# Help me help a friend.



## kaylaclark (Jan 25, 2010)

so my friend wants to get her mother a 40 gallon fish tank coffee table from walmart. http://www.walmart.com/ip/Midwest-Tropical-Fountain-Aqua-Coffee-Table-0-100-Aquarium/11402238

Complete with lighting, extension cord, decorative plants, food, water conditioner, two-stage submersible filter pump and AquaBlock algae inhibitor, and blue glass gravel.

We tricked the mom into picking fish she liked (by asking her to help me pick some for my tank, even tho i already know what i want to get when my tank is cycled) and she chose: needle fish, striped raphael catfish, electric blue cichlid, oranda goldfish, malawi chrysonotus, angle fish, black ghost knife. 

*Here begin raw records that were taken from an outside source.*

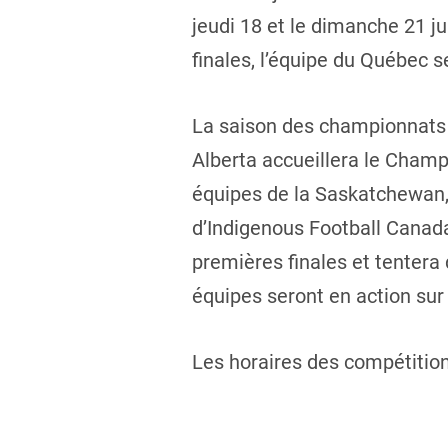
jeudi 18 et le dimanche 21 ju
finales, l’équipe du Québec s
La saison des championnats 
Alberta accueillera le Champ
équipes de la Saskatchewan, 
d’Indigenous Football Canada
premières finales et tentera
équipes seront en action sur 
Les horaires des compétition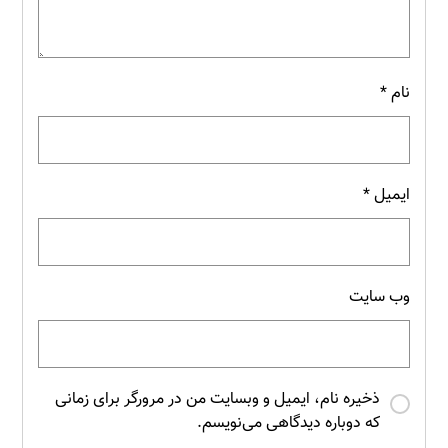
نام
*
ایمیل
*
وب‌ سایت
ذخیره نام، ایمیل و وبسایت من در مرورگر برای زمانی
که دوباره دیدگاهی می‌نویسم.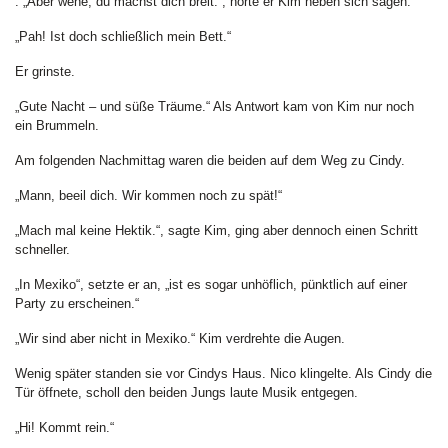
. „Aber wehe, du machst dich breit.“, hörte er Kim neben sich sagen.
„Pah! Ist doch schließlich mein Bett.“
Er grinste.
„Gute Nacht – und süße Träume.“ Als Antwort kam von Kim nur noch
ein Brummeln.
Am folgenden Nachmittag waren die beiden auf dem Weg zu Cindy.
„Mann, beeil dich. Wir kommen noch zu spät!“
„Mach mal keine Hektik.“, sagte Kim, ging aber dennoch einen Schritt
schneller.
„In Mexiko“, setzte er an, „ist es sogar unhöflich, pünktlich auf einer
Party zu erscheinen.“
„Wir sind aber nicht in Mexiko.“ Kim verdrehte die Augen.
Wenig später standen sie vor Cindys Haus. Nico klingelte. Als Cindy die
Tür öffnete, scholl den beiden Jungs laute Musik entgegen.
„Hi! Kommt rein.“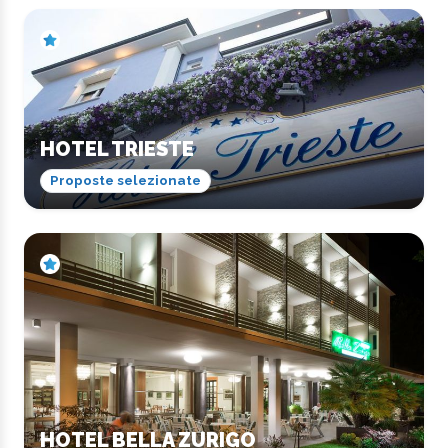
HOTEL TRIESTE
Proposte selezionate
HOTEL BELLA ZURIGO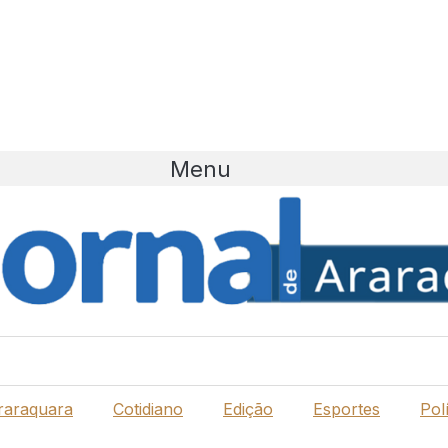
Menu
raraquara
Cotidiano
Edição
Esportes
Polí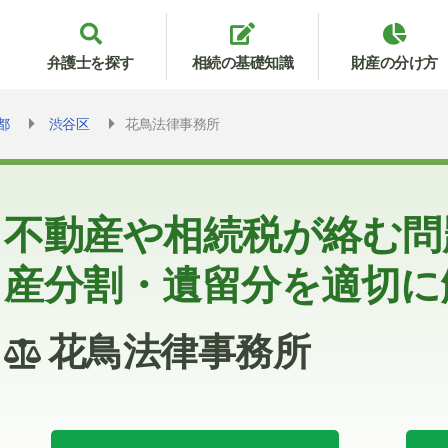
弁護士を探す
相続の基礎知識
財産の分け方
都
渋谷区
花鳥法律事務所
不動産や相続税が絡む問
産分割・遺留分を適切に
花鳥法律事務所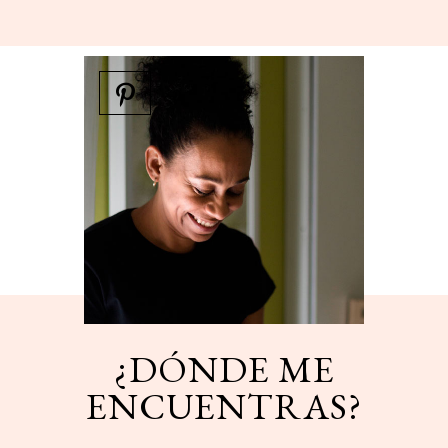
¿DÓNDE ME
ENCUENTRAS?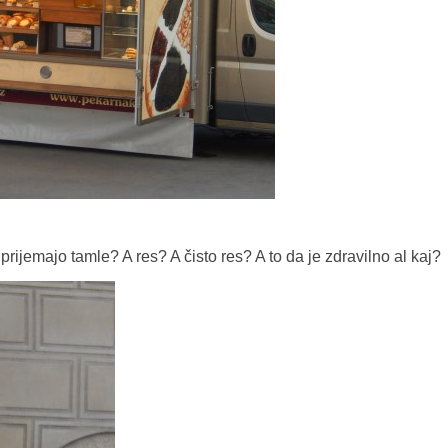
prijemajo tamle? A res? A čisto res? A to da je zdravilno al kaj?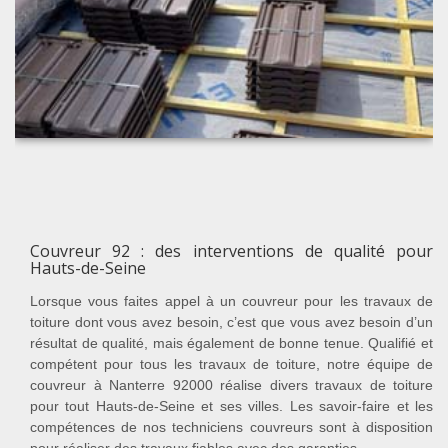
Couvreur 92 : des interventions de qualité pour
Hauts-de-Seine
Lorsque vous faites appel à un couvreur pour les travaux de
toiture dont vous avez besoin, c’est que vous avez besoin d’un
résultat de qualité, mais également de bonne tenue. Qualifié et
compétent pour tous les travaux de toiture, notre équipe de
couvreur à Nanterre 92000 réalise divers travaux de toiture
pour tout Hauts-de-Seine et ses villes. Les savoir-faire et les
compétences de nos techniciens couvreurs sont à disposition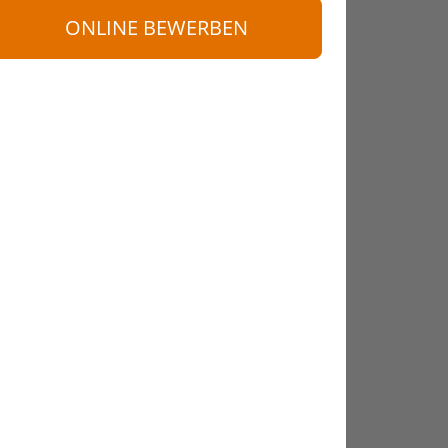
ONLINE BEWERBEN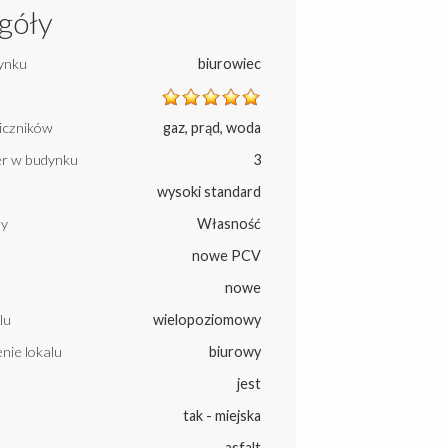
góły
ynku
biurowiec
liczników
gaz, prąd, woda
ter w budynku
3
wysoki standard
ny
Własność
nowe PCV
nowe
lu
wielopoziomowy
nie lokalu
biurowy
jest
tak - miejska
asfalt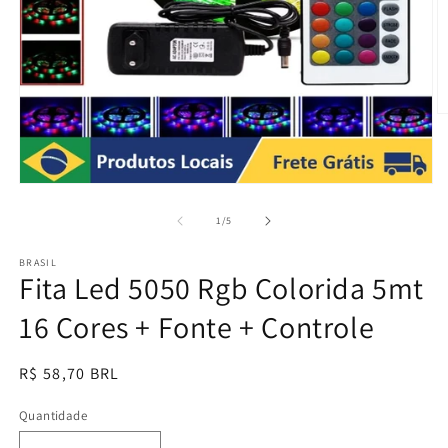
Ab
m
2
n
ja
Abrir
m
mídia
1
de
1
/
5
na
janela
BRASIL
modal
Fita Led 5050 Rgb Colorida 5mt
16 Cores + Fonte + Controle
Preço
R$ 58,70 BRL
normal
Quantidade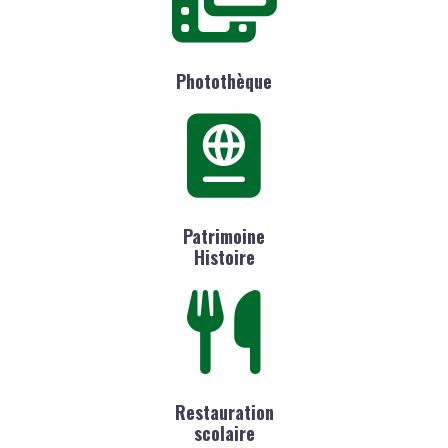
Photothèque
Patrimoine
Histoire
Restauration
scolaire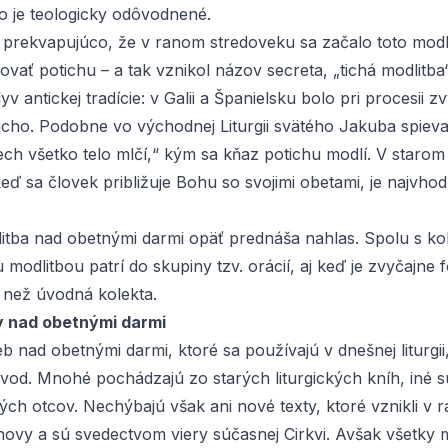
o je teologicky odôvodnené.
 prekvapujúco, že v ranom stredoveku sa začalo toto modl
tovať potichu – a tak vznikol názov
secreta
, „tichá modlitba
lyv antickej tradície: v Galii a Španielsku bolo pri procesii 
icho. Podobne vo východnej Liturgii svätého Jakuba spieva
ech všetko telo mlčí,“ kým sa kňaz potichu modlí. V starom
 keď sa človek približuje Bohu so svojimi obetami, je najvhodn
itba nad obetnými darmi opäť prednáša nahlas. Spolu s
ko
modlitbou patrí do skupiny tzv. orácií, aj keď je zvyčajne
e než úvodná
kolekta
.
y nad obetnými darmi
eb nad obetnými darmi, ktoré sa používajú v dnešnej liturgii
vod. Mnohé pochádzajú zo starých liturgických kníh, iné s
ných otcov. Nechýbajú však ani nové texty, ktoré vznikli v 
bnovy a sú svedectvom viery súčasnej Cirkvi. Avšak všetky 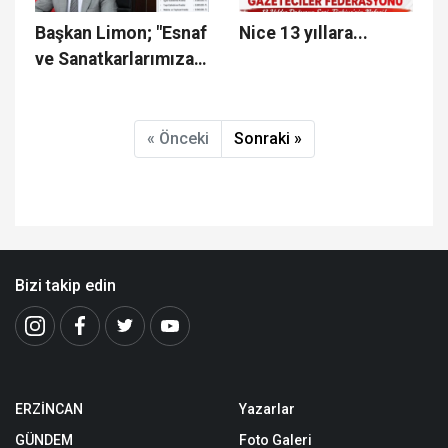
Başkan Limon; "Esnaf
Nice 13 yıllara...
ve Sanatkarlarımıza
Müjde"
« Önceki
Sonraki »
Bizi takip edin
ERZİNCAN
Yazarlar
GÜNDEM
Foto Galeri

I am having a hard time getting compatibility results on some of these fish.

So if you could, please help me figure out which fish get along, and how many of those fish we can get for the 40 gallon. oh and if my friend needs to buy anything else for the tank, she is wanting to have everything she needs for it when she gives it to her mom.


please and thanks =]


----------



## br00tal_dude (Dec 26, 2009)

what are the dimensions of this tank? i don't know if it willbe big enough for most of those fish... I would say the raphaeland the Ghost knife are probably out though, and the "needlefish" if that is what i think it is, a gar,will get to be upto 12" long and is a predator, prolly not a good idea for that environment. 

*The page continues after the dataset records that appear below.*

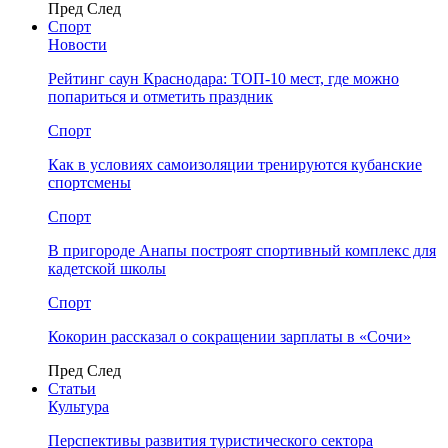
Пред
След
Спорт
Новости
Рейтинг саун Краснодара: ТОП-10 мест, где можно
попариться и отметить праздник
Спорт
Как в условиях самоизоляции тренируются кубанские
спортсмены
Спорт
В пригороде Анапы построят спортивный комплекс для
кадетской школы
Спорт
Кокорин рассказал о сокращении зарплаты в «Сочи»
Пред
След
Статьи
Культура
Перспективы развития туристического сектора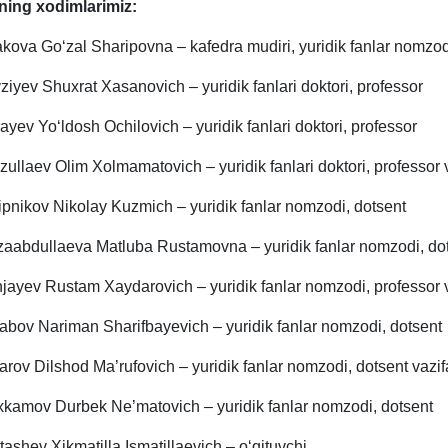
ning xodimlarimiz:
kova Go‘zal Sharipovna – kafedra mudiri, yuridik fanlar nomzod
ziyev Shuxrat Xasanovich – yuridik fanlari doktori, professor
rayev Yo‘ldosh Ochilovich – yuridik fanlari doktori, professor
zullaev Olim Xolmamatovich – yuridik fanlari doktori, professor 
ipnikov Nikolay Kuzmich – yuridik fanlar nomzodi, dotsent
zaabdullaeva Matluba Rustamovna – yuridik fanlar nomzodi, do
jayev Rustam Xaydarovich – yuridik fanlar nomzodi, professor v
abov Nariman Sharifbayevich – yuridik fanlar nomzodi, dotsent
rov Dilshod Ma’rufovich – yuridik fanlar nomzodi, dotsent vazif
kamov Durbek Ne’matovich – yuridik fanlar nomzodi, dotsent
tashev Xikmatilla Ismatillaevich – o‘qituvchi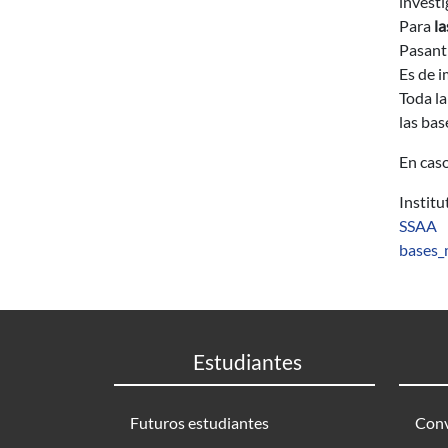
invest
Para
la
Pasantí
Es de 
Toda la
las bas
En cas
Instit
SSAA
bases_
Estudiantes
Futuros estudiantes
Conv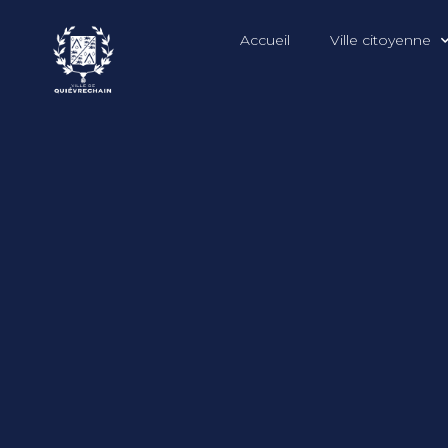
Accueil
Ville citoyenne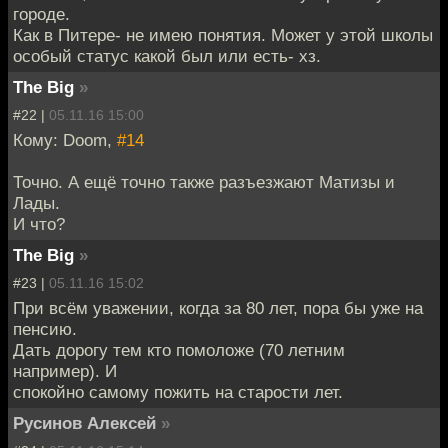
городе.
Как в Питере- не имею понятия. Может у этой школы
особый статус какой был или есть- хз.
The Big
»
#22 |
05.11.16 15:00
Кому: Doom,
#14
Точно. А ещё точно также разъезжают Матизы и
Лады.
И что?
The Big
»
#23 |
05.11.16 15:02
При всём уважении, когда за 80 лет, пора бы уже на
пенсию.
Дать дорогу тем кто помоложе (70 летним
например). И
спокойно самому пожить на старости лет.
Русинов Алексей
»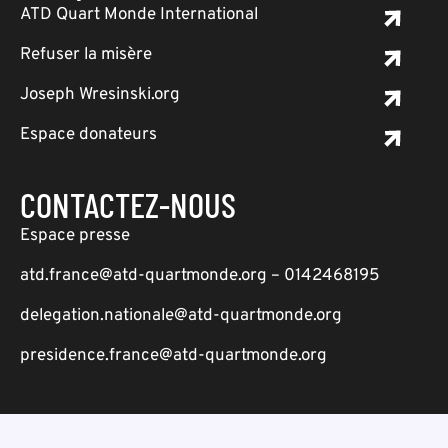
ATD Quart Monde International
Refuser la misère
Joseph Wresinski.org
Espace donateurs
CONTACTEZ-NOUS
Espace presse
atd.france@atd-quartmonde.org – 0142468195
delegation.nationale@atd-quartmonde.org
presidence.france@atd-quartmonde.org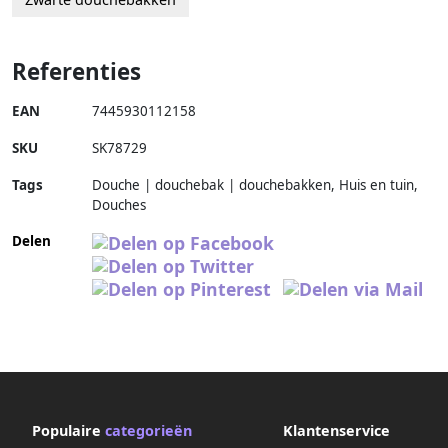
Referenties
EAN
7445930112158
SKU
SK78729
Tags
Douche | douchebak | douchebakken, Huis en tuin,
Douches
Delen
Populaire
categorieën
Klantenservice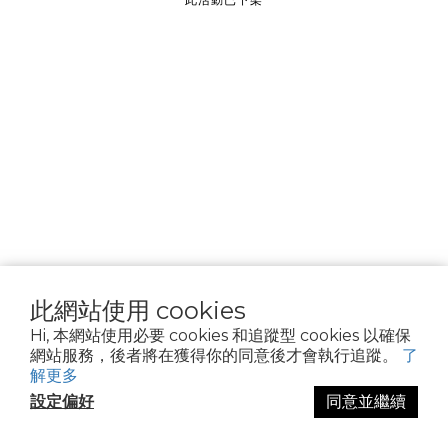
________________
隱私權政策
Cookie 聲明
資料隱私權請求
使用條款
此網站使用 cookies
Hi, 本網站使用必要 cookies 和追蹤型 cookies 以確保
網站服務，後者將在獲得你的同意後才會執行追蹤。
了
解更多
設定偏好
同意並繼續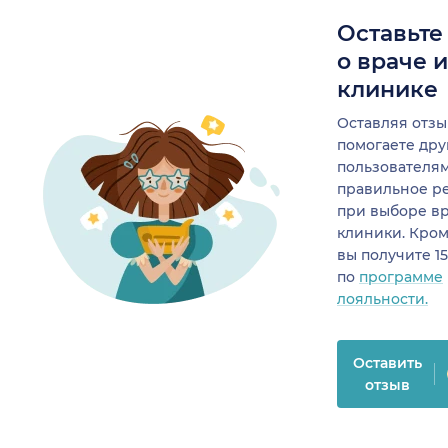
Оставьте
о враче 
клинике
Оставляя отзы
помогаете др
пользователя
правильное р
при выборе в
клиники. Кром
вы получите 1
по
программе
лояльности.
Оставить
отзыв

i would also recomend a heater for anything other than a gold fish...


----------



## kaylaclark (Jan 25, 2010)

Dimensions: 30'' x 30'' x 16'' h


----------



## br00tal_dude (Dec 26, 2009)

the 2 cichlids and the angels maybe but that's about all of those that i would put in there, and i'm not even sure on that much because of cichlids aggression levels, that would be tight quarters for them to share.


----------



## emc7 (Jul 23, 2005)

I would go for a couple of angels and some cories. You could go for Malawi cichlids, but you'd have to do only malawi cichlids and be ready to move them out when they outgrow the tank. If you go with goldfish, only get one and nothing else.


----------



## Fish Grandma (Dec 27, 2009)

I LOVE that tank!!


----------



## jrdeitner (Feb 7, 2010)

most of those fish will outgrow the tank, and the angels are very peaceful and if it is a high traffic area they will get too excited. if it is not a high traffic area, you could do the angels, but they are also very sensitive to the water quality. your best bet would be a couple orandas.


----------